I also want to show how this program affected me personally. I wasn’t always confident in my writing, and I definitely wasn’t always adaptable. My early undergrad essays relied heavily on following a prototypical formula. My first grad-level Shakespeare paper humbled me in the midst of me believing I turned a corner, but it also pushed me to take another step. Since then, everything I’ve done from academic research to lesson planning to casual creative writing, has changed because of the tools I’ve picked up along the way.


That’s the part I think I want to highlight in my presentation. English isn’t declining because it’s outdated; it’s declining because we don’t talk enough about how relevant it actually is.


And maybe that’s where I can offer something meaningful. Not a lecture, but a perspective shaped by my own very real experiences working full-time, navigating corporate communication, tutoring, building lesson plans, writing creatively, and now finishing this program.

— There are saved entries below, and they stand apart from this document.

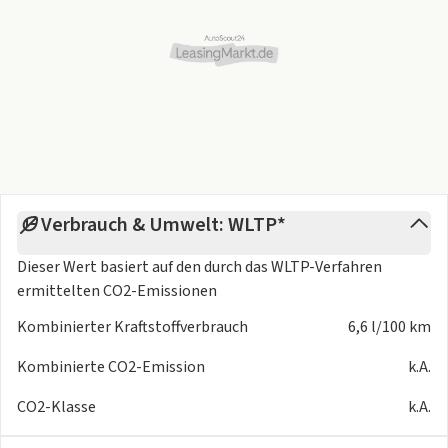
- Wegfahrsperre (elektronisch)
- Zentralverriegelung
- Klimaanlage Climatronic 2-Zonen
- Einparkhilfe vorn und hinten
- Zentralverriegelung mit Fernbedienung
Interieur:
- Lendenwirbelstützen vorn
- Mittelarmlehne vorn
- Rücksitzlehne geteilt
- Sitzbezug / Polsterung: Stoff Style
Verbrauch & Umwelt: WLTP*
- Windschott
Dieser Wert basiert auf den durch das
WLTP-Verfahren
- Winter-Paket
ermittelten CO2-Emissionen
- Sitzheizung vorn
- Lenkrad heizbar (Leder) mit Multifunktion und
Kombinierter Kraftstoffverbrauch
6,6 l/100 km
Schaltfunktion
Exterieur:
Kombinierte CO2-Emission
k.A.
- dunkelrot
CO2-Klasse
k.A.
- LM-Felgen
- Perleffekt-Lackierung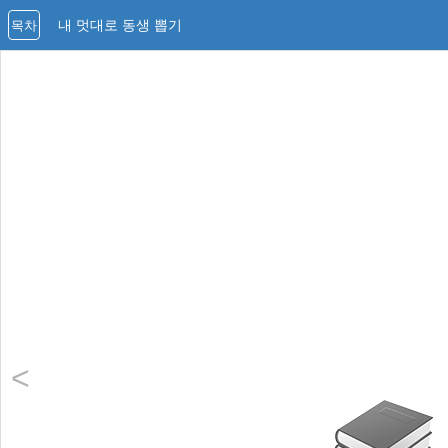
내 멋대로 동생 뽑기
목차
<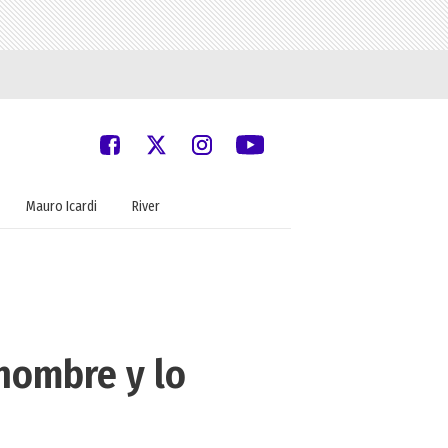
Mauro Icardi
River
hombre y lo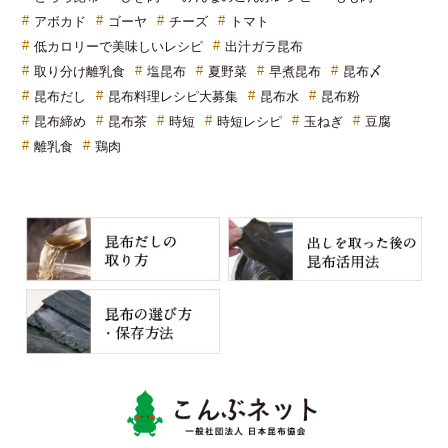
アボカド
ゴーヤ
チーズ
トマト
低カロリーで美味しいレシピ
出汁ガラ昆布
取り分け離乳食
塩昆布
夏野菜
早煮昆布
昆布〆
昆布だし
昆布料理レシピ大募集
昆布水
昆布粉
昆布締め
昆布茶
時短
時短レシピ
玉ねぎ
豆腐
離乳食
鶏肉
こんぶネッ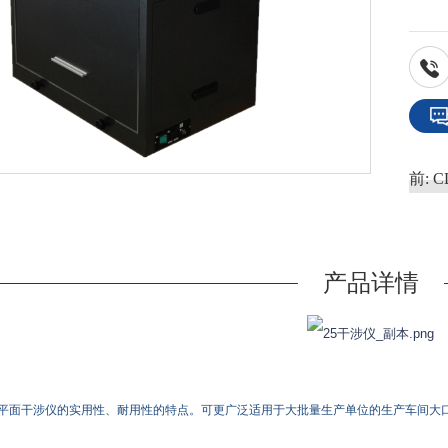
前:
C
产品详情
Ⅲ激光平面干涉仪的实用性、耐用性的特点。可更广泛适用于大批量生产单位的生产车间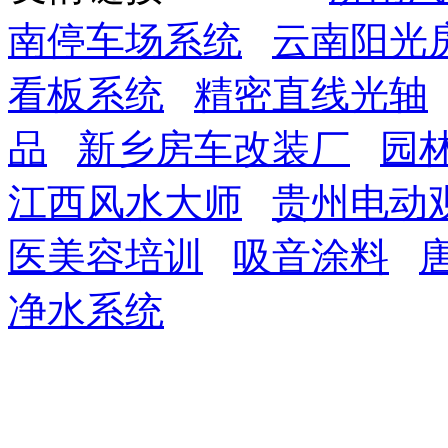
南停车场系统
云南阳光
看板系统
精密直线光轴
品
新乡房车改装厂
园
江西风水大师
贵州电动
医美容培训
吸音涂料
净水系统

If I can present the English degree as a Swiss army knife, that is, something flexible, resilient, and applicable in places people don’t expect, thenI think I’ll be heading in the right direction.


For now, I think it's safe to say this space has given me a lot of clarity in what I'm hoping to do with my project. Maybe this blog will become a habit, or maybe it’ll just be a space where I practice writing freely, something I haven’t let myself do in a long time. Either way, it definitely feels good to start.